Well-Informed Contrarian

GAMBIER, Ohio (November 9, 2004) Renowned for his biting wit and scathing commentary on hypocrisy inside the Beltway, journalist and cultural critic Christopher Hitchens visits Kenyon on Monday, November 15. He will give a talk that evening at 8:00 p.m. in Rosse Hall Auditorium on the value of dissent in modern politics and the role of a liberal-arts education in producing well-informed contrarians.

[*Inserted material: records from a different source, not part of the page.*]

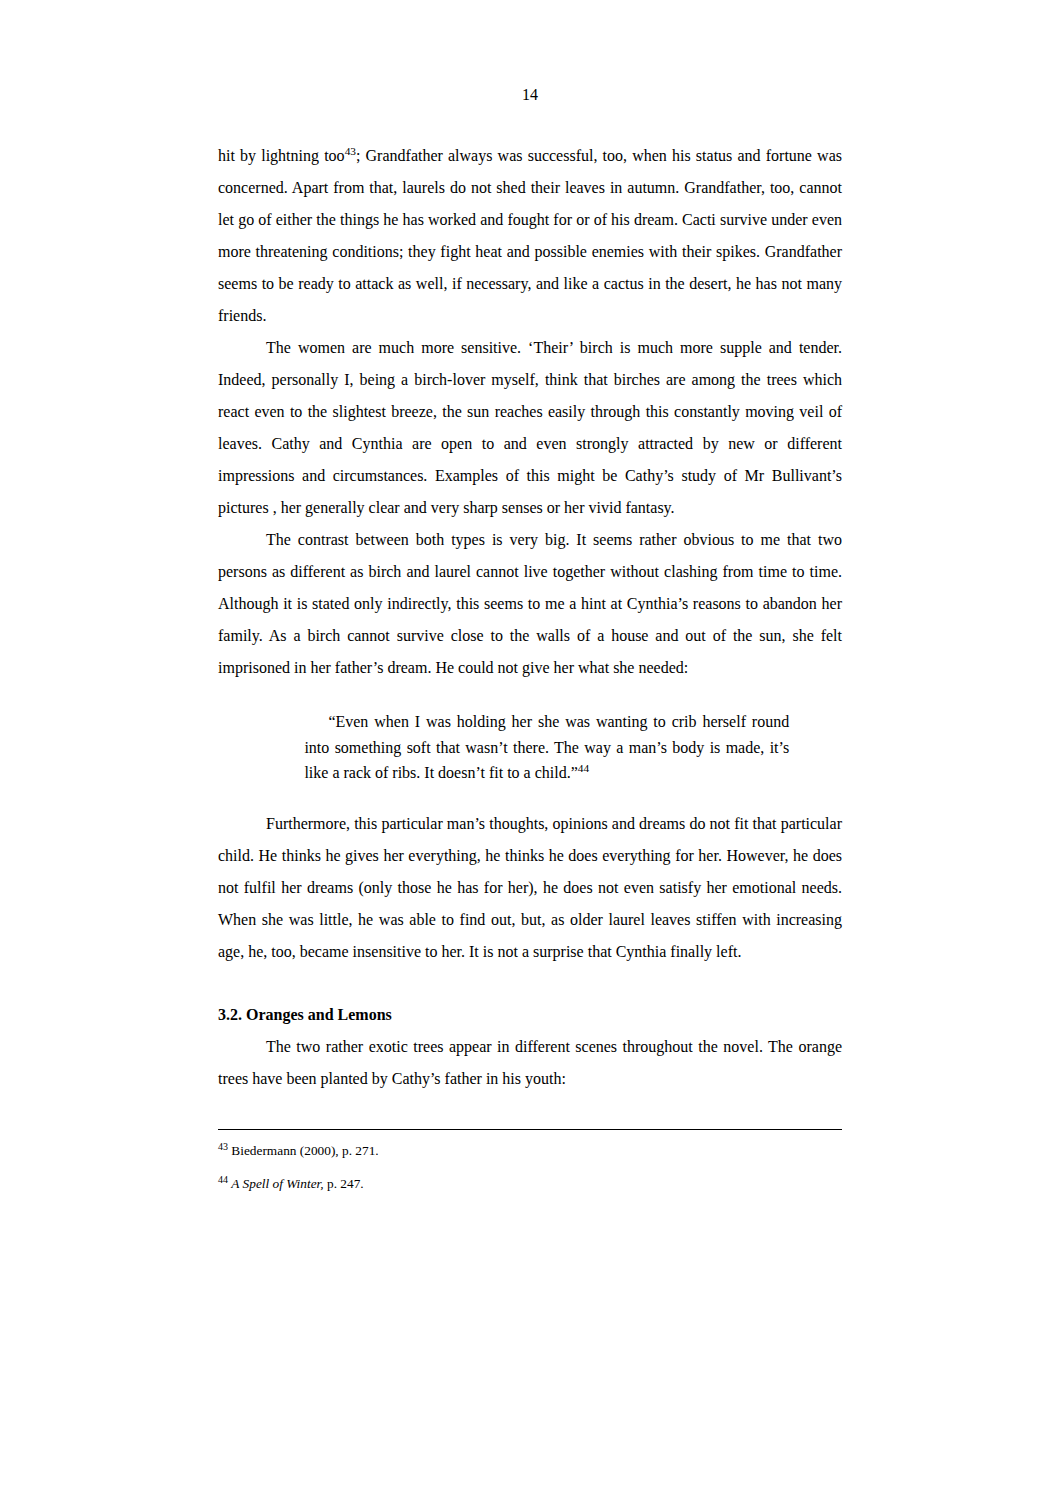14
hit by lightning too43; Grandfather always was successful, too, when his status and fortune was concerned. Apart from that, laurels do not shed their leaves in autumn. Grandfather, too, cannot let go of either the things he has worked and fought for or of his dream. Cacti survive under even more threatening conditions; they fight heat and possible enemies with their spikes. Grandfather seems to be ready to attack as well, if necessary, and like a cactus in the desert, he has not many friends.
The women are much more sensitive. ‘Their’ birch is much more supple and tender. Indeed, personally I, being a birch-lover myself, think that birches are among the trees which react even to the slightest breeze, the sun reaches easily through this constantly moving veil of leaves. Cathy and Cynthia are open to and even strongly attracted by new or different impressions and circumstances. Examples of this might be Cathy’s study of Mr Bullivant’s pictures , her generally clear and very sharp senses or her vivid fantasy.
The contrast between both types is very big. It seems rather obvious to me that two persons as different as birch and laurel cannot live together without clashing from time to time. Although it is stated only indirectly, this seems to me a hint at Cynthia’s reasons to abandon her family. As a birch cannot survive close to the walls of a house and out of the sun, she felt imprisoned in her father’s dream. He could not give her what she needed:
“Even when I was holding her she was wanting to crib herself round into something soft that wasn’t there. The way a man’s body is made, it’s like a rack of ribs. It doesn’t fit to a child.”44
Furthermore, this particular man’s thoughts, opinions and dreams do not fit that particular child. He thinks he gives her everything, he thinks he does everything for her. However, he does not fulfil her dreams (only those he has for her), he does not even satisfy her emotional needs. When she was little, he was able to find out, but, as older laurel leaves stiffen with increasing age, he, too, became insensitive to her. It is not a surprise that Cynthia finally left.
3.2. Oranges and Lemons
The two rather exotic trees appear in different scenes throughout the novel. The orange trees have been planted by Cathy’s father in his youth:
43 Biedermann (2000), p. 271.
44 A Spell of Winter, p. 247.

Hitchens began his career in England in the 1970s as a writer for the New Statesman and the Evening Standard. From 1977 to 1979, he worked for London's Daily Express as a foreign correspondent and then returned to the New Statesman as a foreign editor until 1981. Hitchens has also served as the Washington editor for Harper's and as the U.S. correspondent for The Spectator and The Times Literary Supplement. From 1986 to 1992 he was the book critic at New York Newsday. He contributes an essay on books each month to The Atlantic Monthly and writes for many American and British periodicals. He also appears regularly as a commentator on radio and television.

Born in Portsmouth, England, Hitchens received a degree in philosophy, politics, and economics from Balliol College, Oxford University. He has taught as a visiting professor at the University of California-Berkeley, the University of Pittsburgh, and the New School for Social Research.

Hitchens is the author of ten books, including A Long Short War: The Postponed Liberation of Iraq, Why Orwell Matters, The Trial of Henry Kissinger, and Letters to a Young Contrarian. His most recent volume is Blood, Class, and Empire: The Enduring Anglo-American Relationship.

Hitchens's appearance at Kenyon is sponsored by the Student Lectureships Committee.